## [EXERCISE REQUIREMENTS]
1) Translate this sentence from the interview with a horror author into Spanish: "Last year I discovered C J Tudor and I think she is amazing."
2) Answer these from the interview with a horror author:
(a) What kind of scene does the author find hard to write?
(b) Which author has influenced the author the most?
(c) Where does Graeme Reynolds live?
3) Extend the interview with a horror author, picking up right after its final sentence.

## [PASSAGE TO READ]
◇ ◇ ◇ ◇

What was your hardest scene to write?

I find sexual stuff hard to write. I’m not sure why, maybe I think “eek my dad is going to read this!” There is a scene in Adam where things are really heating up but then it takes a very different turn. I have yet to include a full on x-rated ‘make a porn-star blush’ type scene as yet, although it does seem to go hand in hand with horror.

Which authors – past, present, established or independent – inspire you?

Hands down the author who has influenced me the most is Stephen King. But I would say he is closely followed by R L Stine! You weren’t expecting that were you! However, Goosebumps, Point Horror and the like got me through my tween and teen years alongside the classics like Poe, King and Kootnz. 

These days I still love King, although I much prefer his older work. Desperation is my all-time favourite of his. Red Dragon by Thomas Harris is another I have read several times. Last year I discovered C J Tudor and I think she is amazing. She definitely inspires me. I absolutely loved The Hunger by Alma Katsu. Glenn Rolfe is fantastic. Everything I have read of his has been 5 star. Adam Nevill of course, there is a reason why he is the most mentioned influencer in the interviews I conduct with other authors. He is also a lovely person. And then there are 2 local chaps who have been instrumental in building my confidence in my own work. Graeme Reynolds who actually lives down the road from me and David Creed from Bad Blood Films who is a script writer. I owe a lot to both of them.

◇ ◇ ◇ ◇

(Named joint positions)
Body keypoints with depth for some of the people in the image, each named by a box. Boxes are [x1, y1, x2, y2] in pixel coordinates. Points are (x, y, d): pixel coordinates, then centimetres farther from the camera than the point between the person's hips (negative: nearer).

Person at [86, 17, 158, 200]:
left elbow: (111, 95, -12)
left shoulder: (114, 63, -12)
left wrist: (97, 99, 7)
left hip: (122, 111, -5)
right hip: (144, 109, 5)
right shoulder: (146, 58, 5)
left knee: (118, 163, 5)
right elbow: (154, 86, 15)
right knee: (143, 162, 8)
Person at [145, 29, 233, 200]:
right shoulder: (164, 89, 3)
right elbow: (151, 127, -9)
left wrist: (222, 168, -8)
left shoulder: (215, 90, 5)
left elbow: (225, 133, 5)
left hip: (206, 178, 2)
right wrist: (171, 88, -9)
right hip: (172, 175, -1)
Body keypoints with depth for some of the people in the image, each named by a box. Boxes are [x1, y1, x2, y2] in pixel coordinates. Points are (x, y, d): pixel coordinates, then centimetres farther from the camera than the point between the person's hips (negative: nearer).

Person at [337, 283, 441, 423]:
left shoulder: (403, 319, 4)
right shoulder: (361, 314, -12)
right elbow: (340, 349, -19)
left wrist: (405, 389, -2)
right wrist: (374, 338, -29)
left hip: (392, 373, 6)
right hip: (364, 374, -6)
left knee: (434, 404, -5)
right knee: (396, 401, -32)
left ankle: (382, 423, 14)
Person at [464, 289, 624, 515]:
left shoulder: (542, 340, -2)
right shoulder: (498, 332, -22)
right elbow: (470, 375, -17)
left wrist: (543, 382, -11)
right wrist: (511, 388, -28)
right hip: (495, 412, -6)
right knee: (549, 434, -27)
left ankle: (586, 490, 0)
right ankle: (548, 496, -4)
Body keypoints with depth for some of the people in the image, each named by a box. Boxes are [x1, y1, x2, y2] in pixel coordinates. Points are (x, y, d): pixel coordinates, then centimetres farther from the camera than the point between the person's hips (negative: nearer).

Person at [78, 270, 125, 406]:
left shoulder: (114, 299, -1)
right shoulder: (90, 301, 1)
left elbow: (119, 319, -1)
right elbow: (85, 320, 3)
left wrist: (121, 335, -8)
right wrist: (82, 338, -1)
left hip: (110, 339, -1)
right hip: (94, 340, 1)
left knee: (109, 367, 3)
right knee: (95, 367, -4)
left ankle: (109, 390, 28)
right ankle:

◇ ◇ ◇ ◇

## [OUTPUTS BY TASK]
1) El año pasado descubrí a C J Tudor y creo que es increíble.

2)
(a) Sexual scenes.
(b) Stephen King.
(c) Down the road from the author.

3)
What does your writing process look like? How many hours a week would you devote to it? Are you a single work at a time writer or do you have a few plates spinning at one time?

I don’t really have a process as such. I work, I’m a wife and a mum. Things need doing in the house. These things all come before writing. But I do try to devote a little time to it every day. Lately, this has been even more difficult to manage as my husband is working in the home office and I have been home-schooling. Where before I might have had an hour during the afternoon to dedicate to writing/editing, now I have to really make the time. I also can’t concentrate in the evenings. I get really tired and my writing just gets sloppy. So evenings are for watching and reading horror. We have just got Shudder and are working our way through that, starting with the Creepshow remake. 

You’re an avid fan of Disney. How does that mesh with your horror leanings?

Well my very first ride when we arrived at WDW was the Haunted Mansion! And my most favourite ride is the Tower of Terror. So, I guess it meshes that way. I love all the villain and Halloween stuff they do. Hocus Pocus is one of my most watched Disney movies. But a lot of my friends are shocked that I can write such violent stuff. They’re like ‘but you’re so nice and you love princesses, how can you write about ripping someone’s throat out?’. Hehehe.

Is listening to music a big no-no for you when writing? If not, what would you usually put on while working?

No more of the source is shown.